Reports balance sheet - with explicit dual currency for "$"

Wm wm_o_o_o at yahoo.co.uk
Mon Feb 26 08:53:43 EST 2018


On 24/02/2018 18:05, Vin Ordinaire wrote:

2nd reply

> 
> Dollars are great - pick one of many flavours
> USD,CAN,AUD,HKG,Bermuda,Singapore and about 10 others.

Aside:

For thinking flox with idle time you can decide for yourself who 
invented the dollar or the symbol as they have separate histories, 
similar for the pound (more varied than $ in representation) as a unit 
or symbol.

My advice is use the 3 letter codes and stop being protective of the 
dumb symbols.

Hint: no country owns $ as a symbol.  Got it?

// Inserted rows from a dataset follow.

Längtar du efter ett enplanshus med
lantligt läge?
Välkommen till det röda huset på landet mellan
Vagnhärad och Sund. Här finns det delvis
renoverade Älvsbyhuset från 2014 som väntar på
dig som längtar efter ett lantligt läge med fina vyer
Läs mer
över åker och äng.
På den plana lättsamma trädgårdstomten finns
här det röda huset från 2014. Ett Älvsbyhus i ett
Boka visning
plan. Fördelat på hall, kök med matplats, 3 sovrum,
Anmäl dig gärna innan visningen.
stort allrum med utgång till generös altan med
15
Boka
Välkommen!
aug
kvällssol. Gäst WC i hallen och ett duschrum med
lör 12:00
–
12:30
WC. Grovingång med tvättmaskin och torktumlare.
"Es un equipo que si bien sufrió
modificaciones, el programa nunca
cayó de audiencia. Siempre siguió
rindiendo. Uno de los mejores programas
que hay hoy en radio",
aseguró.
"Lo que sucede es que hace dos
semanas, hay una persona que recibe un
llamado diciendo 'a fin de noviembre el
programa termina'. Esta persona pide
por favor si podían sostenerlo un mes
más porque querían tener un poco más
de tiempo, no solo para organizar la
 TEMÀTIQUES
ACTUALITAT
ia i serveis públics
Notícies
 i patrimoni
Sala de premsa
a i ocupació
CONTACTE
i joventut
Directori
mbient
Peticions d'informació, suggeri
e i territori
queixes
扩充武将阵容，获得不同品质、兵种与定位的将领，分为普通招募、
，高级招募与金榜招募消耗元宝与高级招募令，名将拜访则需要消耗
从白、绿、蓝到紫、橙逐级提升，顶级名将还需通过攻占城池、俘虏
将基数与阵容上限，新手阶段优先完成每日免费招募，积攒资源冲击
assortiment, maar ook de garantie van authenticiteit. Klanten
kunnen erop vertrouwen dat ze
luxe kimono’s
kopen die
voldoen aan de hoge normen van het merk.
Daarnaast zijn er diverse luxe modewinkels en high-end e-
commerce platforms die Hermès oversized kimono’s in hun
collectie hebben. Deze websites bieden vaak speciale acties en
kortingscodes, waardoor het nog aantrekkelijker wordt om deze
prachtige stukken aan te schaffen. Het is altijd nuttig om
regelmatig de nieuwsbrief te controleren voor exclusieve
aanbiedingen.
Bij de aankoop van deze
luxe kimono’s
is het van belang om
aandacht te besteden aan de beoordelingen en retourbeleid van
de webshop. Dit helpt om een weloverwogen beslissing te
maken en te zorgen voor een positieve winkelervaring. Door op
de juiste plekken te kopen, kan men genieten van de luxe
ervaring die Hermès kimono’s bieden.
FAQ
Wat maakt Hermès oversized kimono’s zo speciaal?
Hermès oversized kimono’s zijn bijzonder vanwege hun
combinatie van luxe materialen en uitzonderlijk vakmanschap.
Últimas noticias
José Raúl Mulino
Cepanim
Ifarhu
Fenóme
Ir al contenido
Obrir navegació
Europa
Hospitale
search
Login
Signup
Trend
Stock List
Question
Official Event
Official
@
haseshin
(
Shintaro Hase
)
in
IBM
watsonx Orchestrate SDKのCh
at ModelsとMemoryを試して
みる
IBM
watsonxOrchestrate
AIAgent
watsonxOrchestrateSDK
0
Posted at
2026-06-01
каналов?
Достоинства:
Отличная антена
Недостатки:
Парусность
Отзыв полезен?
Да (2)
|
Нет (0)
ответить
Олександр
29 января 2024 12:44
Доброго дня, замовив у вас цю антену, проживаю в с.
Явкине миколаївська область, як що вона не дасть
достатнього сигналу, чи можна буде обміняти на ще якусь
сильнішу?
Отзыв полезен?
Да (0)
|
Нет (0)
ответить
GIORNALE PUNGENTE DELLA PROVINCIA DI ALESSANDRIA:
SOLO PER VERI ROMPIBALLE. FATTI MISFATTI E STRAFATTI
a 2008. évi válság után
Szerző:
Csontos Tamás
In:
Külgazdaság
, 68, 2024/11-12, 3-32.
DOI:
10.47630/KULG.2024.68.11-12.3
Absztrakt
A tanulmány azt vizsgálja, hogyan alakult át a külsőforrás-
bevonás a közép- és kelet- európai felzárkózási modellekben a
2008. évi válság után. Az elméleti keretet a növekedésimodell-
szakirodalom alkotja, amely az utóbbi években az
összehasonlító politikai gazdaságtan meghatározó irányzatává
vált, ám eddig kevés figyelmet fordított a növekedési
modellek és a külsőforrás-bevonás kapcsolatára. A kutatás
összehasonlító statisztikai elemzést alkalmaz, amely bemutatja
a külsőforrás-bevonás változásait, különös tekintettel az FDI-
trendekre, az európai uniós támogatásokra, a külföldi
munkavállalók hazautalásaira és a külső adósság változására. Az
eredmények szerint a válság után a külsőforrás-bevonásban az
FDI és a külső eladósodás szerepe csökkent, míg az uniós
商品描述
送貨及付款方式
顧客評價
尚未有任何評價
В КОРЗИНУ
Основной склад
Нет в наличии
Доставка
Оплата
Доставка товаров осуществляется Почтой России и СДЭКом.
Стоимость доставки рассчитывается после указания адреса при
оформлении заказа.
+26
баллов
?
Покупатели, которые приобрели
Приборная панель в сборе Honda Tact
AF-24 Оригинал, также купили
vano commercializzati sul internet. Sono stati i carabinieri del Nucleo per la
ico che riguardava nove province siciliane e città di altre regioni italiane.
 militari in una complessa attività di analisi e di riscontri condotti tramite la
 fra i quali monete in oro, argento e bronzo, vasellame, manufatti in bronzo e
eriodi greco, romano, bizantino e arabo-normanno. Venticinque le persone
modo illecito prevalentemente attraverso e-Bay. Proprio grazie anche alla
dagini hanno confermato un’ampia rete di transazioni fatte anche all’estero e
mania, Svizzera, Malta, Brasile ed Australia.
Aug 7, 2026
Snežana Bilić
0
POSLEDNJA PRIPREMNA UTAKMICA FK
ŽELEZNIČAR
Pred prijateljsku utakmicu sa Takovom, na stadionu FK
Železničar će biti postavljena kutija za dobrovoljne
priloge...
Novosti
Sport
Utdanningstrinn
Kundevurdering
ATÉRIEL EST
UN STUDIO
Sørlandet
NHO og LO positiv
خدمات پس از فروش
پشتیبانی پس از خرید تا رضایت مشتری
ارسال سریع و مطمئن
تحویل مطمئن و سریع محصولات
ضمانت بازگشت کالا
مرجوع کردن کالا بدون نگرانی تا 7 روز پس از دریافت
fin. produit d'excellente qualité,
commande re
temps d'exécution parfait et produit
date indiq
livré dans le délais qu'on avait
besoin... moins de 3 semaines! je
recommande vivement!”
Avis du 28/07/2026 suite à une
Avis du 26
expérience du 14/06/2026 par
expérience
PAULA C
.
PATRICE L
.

> The problem is reporting a balance sheet multiple currency assets.  I
> located in the Windows version Options>Commodities>Show Foreign Currencies
> that does indeed show the "other" value in whatever currency I post the
> asset in.

Presuming you know a balance sheet is at a point in time and that you 
know you have absolute control over the exchange rates your price db has 
in it, I'm not seeing the problem.  If you don't like the exchange rate 
change it !  This may not reflect the real world, of course :)  Most 
people here are likely to suggest your view of exchange rates 
approximates real world exchanges.  It is possible for unconventional 
trades to exist but you probably shouldn't tell everyone about them 
unless you can suggest a model.

> However, when pairing USD,CAN,AUD,HKG,Bermuda,Singapore and about 10 others,
> the "$" is highly ambiguous and confusing. I pair AUD, USD and HKG and have
> assets in all three currencies.

I'm with AdrienM in that I don't understand your use of currency 
pairing, BTW.  See above about $ as a symbol being redundant.